Switzerland and Australia advance cooperation in Antarctic science
Australia and Switzerland have a long history of Antarctic scientific collaboration dating back to the Australasian Antarctic Expedition of 1911-1914 when Xavier Mertz became the first Swiss to set foot in Antarctica. Mertz, a Doctor of Laws from the University of Bern, was selected because of his experience as a mountaineer and an accomplished skier, as well as for his knowledge of glacier and mountain formations.
Fast forward to November 2020, the Swiss Polar Institute (SPI) and the Australian Antarctic Division (AAD) have signed a Statement of Commitment to advance scientific research on and around the icy continent. The Commitment signed during a virtual ceremony with representatives tuning in from Hobart, Canberra, Bern, Lausanne and Zurich, will enable and promote greater cooperation on a broad range of high altitude and extreme environments research, such as Antarctic ecology, climate science, global sea level change, and ice core science.

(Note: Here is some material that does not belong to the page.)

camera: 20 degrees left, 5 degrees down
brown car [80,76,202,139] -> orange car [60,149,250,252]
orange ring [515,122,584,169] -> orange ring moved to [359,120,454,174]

It will also facilitate Swiss researchers’ access to Australia’s new icebreaker, the research and supply vessel “Nuyina”, when its Antarctic service commences in 2021. Scientific representatives from the AAD and SPI will meet annually to monitor progress and identify new research projects.

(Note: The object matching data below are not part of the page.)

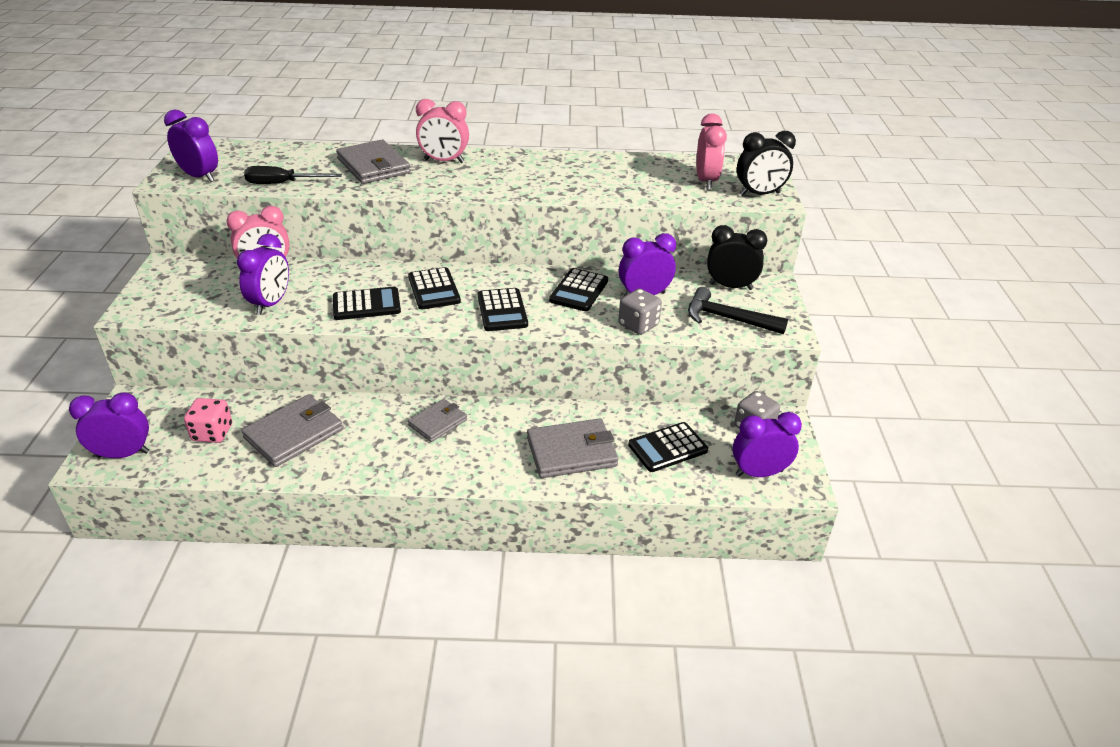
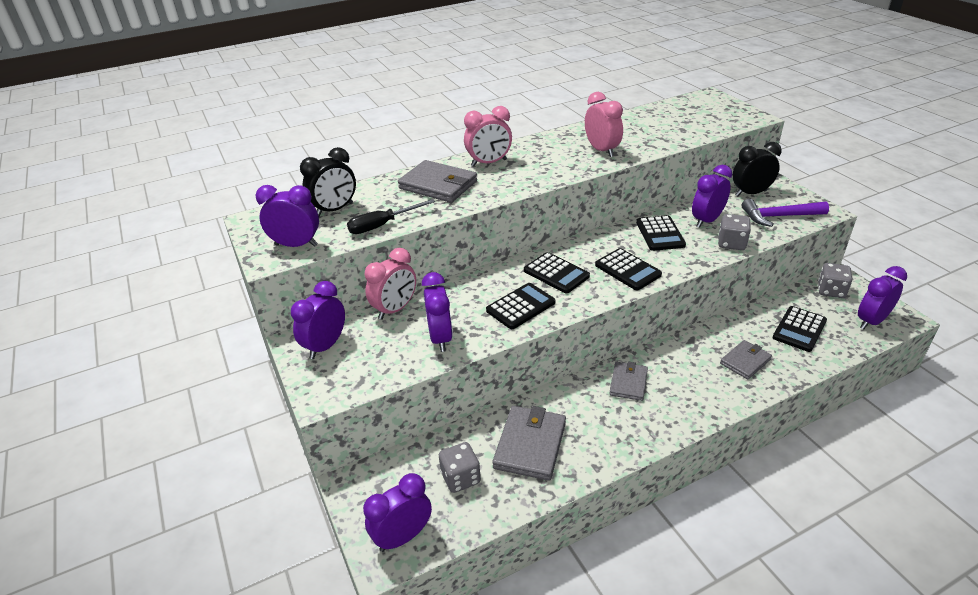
camera: 25 degrees left, 0 degrees up
pink dice [184,398,232,443] -> grey dice [439,442,481,493]
grey wallet [527,419,619,478] -> grey wallet [720,340,772,380], size x0.62
black hammer [688,287,788,334] -> purple hammer [742,199,829,227]
pink clock [697,114,727,190] -> pink clock moved to [585,92,623,157]
black clock [737,131,796,196] -> black clock moved to [300,147,356,217]
none -> purple clock [291,281,345,359]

The Embassy of Switzerland in Australia laid the ground for the new Commitment, supporting various initiatives and developing contacts across the Australian Antarctic landscape over the years, and ultimately facilitated the negotiations between AAD and SPI. “The Commitment promotes the cooperation in Antarctic research between the polar and high altitude science communities of Switzerland and Australia,” said Swiss Ambassador Pedro Zwahlen. “Most importantly, Swiss and Australian scientists leveraging the AAD’s unique infrastructure in Antarctica and the Southern Ocean will advance our understanding of the engine of the earth’s climate,” he said. The intensification of international collaboration in polar research is crucial given the challenges linked to extreme environments like Antarctica.